Just return _val == p->datamatch is clearer.

> +}
> +
> +/* MMIO/PIO writes trigger an event if the addr/val match */
> +static int
> +ioeventfd_write(struct kvm_io_device *this, gpa_t addr, int len,
> +		const void *val)
> +{
> +	struct _ioeventfd *p = to_ioeventfd(this);
> +
> +	if (!ioeventfd_in_range(p, addr, len, val))
> +		return -EOPNOTSUPP;
> +
> +	eventfd_signal(p->eventfd, 1);
> +	return 0;
> +}
> +
> +/*
> + * This function is called as KVM is completely shutting down.  We do not
> + * need to worry about locking just nuke anything we have as quickly as possible
> + */
> +static void
> +ioeventfd_destructor(struct kvm_io_device *this)
> +{
> +	struct _ioeventfd *p = to_ioeventfd(this);
> +
> +	ioeventfd_release(p);
> +}
> +
> +static const struct kvm_io_device_ops ioeventfd_ops = {
> +	.write      = ioeventfd_write,
> +	.destructor = ioeventfd_destructor,
> +};
> +
> +/* assumes kvm->slots_lock held */
> +static bool
> +ioeventfd_check_collision(struct kvm *kvm, struct _ioeventfd *p)

(Entries taken from a collection)
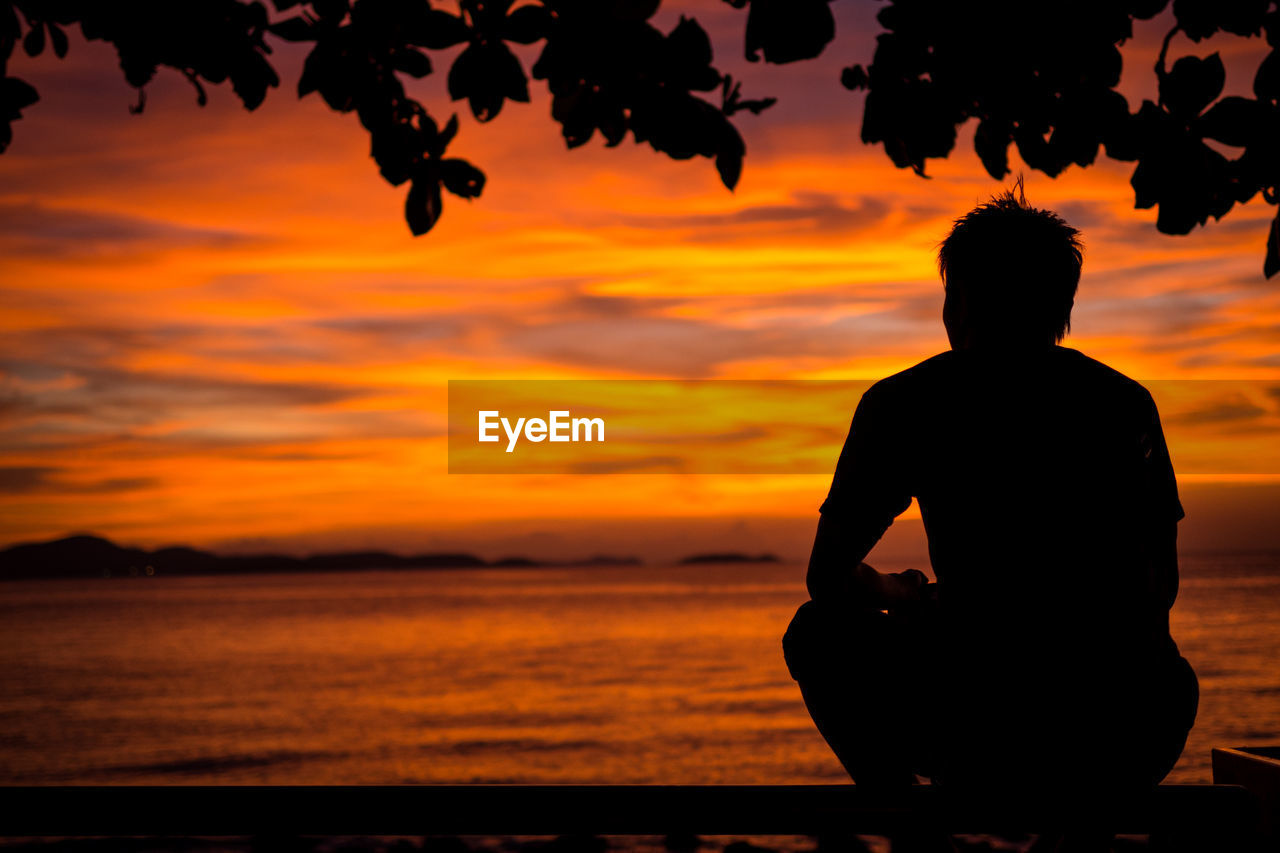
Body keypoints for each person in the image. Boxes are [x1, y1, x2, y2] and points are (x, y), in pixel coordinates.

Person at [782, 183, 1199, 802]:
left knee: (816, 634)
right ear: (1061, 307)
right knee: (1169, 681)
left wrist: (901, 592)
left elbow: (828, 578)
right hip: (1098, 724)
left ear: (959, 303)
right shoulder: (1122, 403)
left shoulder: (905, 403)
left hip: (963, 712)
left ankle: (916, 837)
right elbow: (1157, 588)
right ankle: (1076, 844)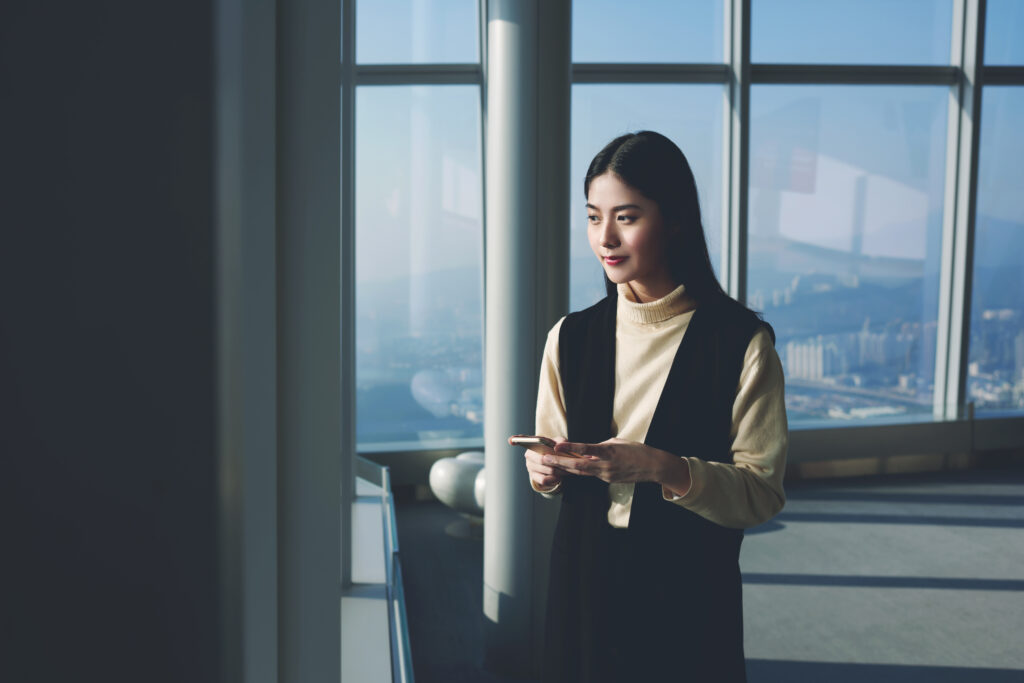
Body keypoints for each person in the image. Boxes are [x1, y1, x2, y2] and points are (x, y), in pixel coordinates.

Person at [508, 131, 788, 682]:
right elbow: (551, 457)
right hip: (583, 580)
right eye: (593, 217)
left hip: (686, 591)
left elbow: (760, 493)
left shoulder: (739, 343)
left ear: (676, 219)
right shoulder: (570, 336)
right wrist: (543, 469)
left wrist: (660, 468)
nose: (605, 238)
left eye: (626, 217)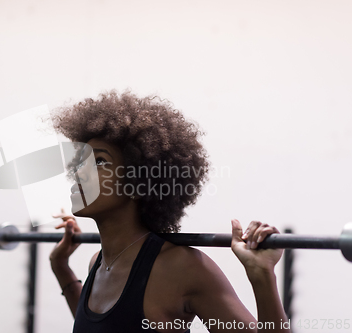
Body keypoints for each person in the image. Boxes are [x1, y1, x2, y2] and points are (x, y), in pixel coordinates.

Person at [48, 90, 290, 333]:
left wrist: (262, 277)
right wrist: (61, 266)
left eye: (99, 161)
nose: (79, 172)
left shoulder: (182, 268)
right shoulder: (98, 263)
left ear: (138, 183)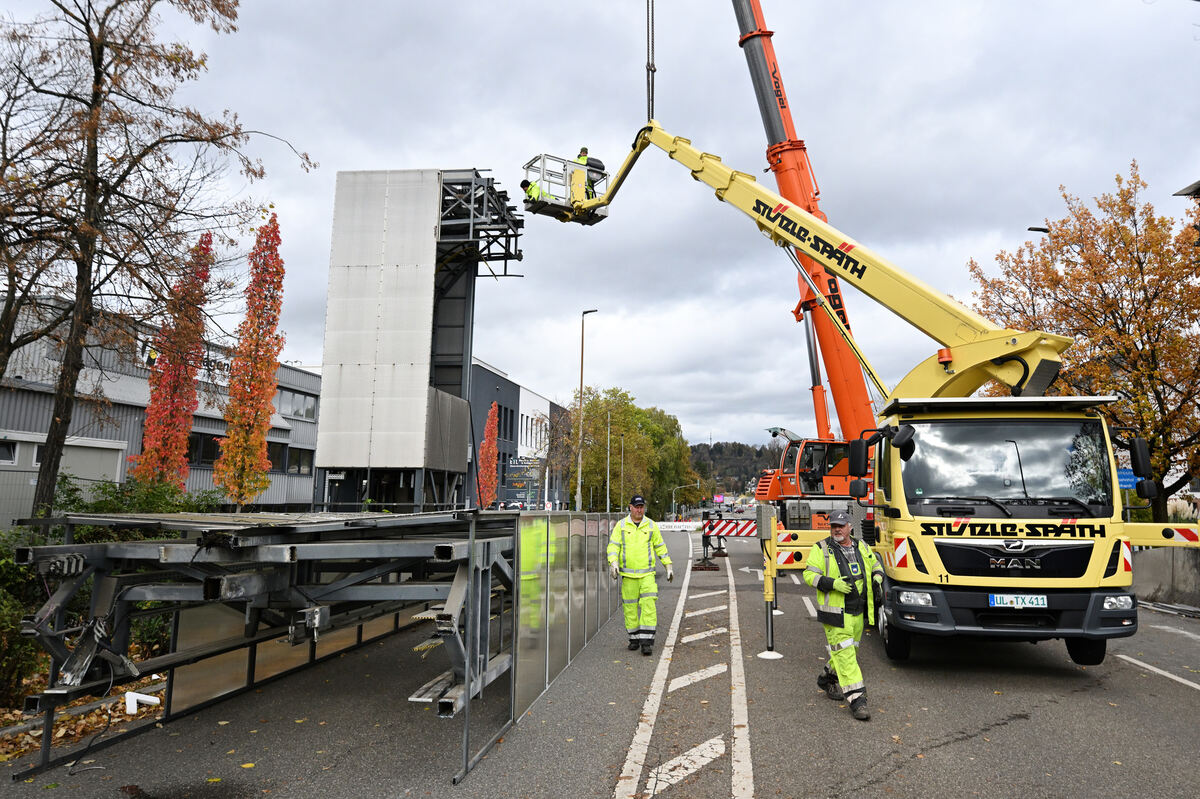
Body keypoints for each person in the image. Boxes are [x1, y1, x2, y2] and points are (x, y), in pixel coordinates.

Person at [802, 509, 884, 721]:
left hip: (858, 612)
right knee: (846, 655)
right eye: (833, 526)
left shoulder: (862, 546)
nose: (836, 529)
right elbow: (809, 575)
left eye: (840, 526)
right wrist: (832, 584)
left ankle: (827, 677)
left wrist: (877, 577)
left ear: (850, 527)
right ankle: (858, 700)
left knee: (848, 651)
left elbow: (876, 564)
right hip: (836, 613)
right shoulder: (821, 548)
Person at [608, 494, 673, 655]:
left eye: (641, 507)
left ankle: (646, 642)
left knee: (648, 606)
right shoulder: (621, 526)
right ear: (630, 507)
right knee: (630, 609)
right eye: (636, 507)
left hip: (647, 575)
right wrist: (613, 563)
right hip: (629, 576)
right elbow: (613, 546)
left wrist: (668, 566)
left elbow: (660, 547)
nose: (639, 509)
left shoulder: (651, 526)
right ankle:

YOUR ASSIGNMENT
Reproduce the passage in the code review above between "Just return _val" and "addr, len, val))", inclusive.

TASK RESPONSE
Just return _val == p->datamatch is clearer.

> +}
> +
> +/* MMIO/PIO writes trigger an event if the addr/val match */
> +static int
> +ioeventfd_write(struct kvm_io_device *this, gpa_t addr, int len,
> +		const void *val)
> +{
> +	struct _ioeventfd *p = to_ioeventfd(this);
> +
> +	if (!ioeventfd_in_range(p, addr, len, val))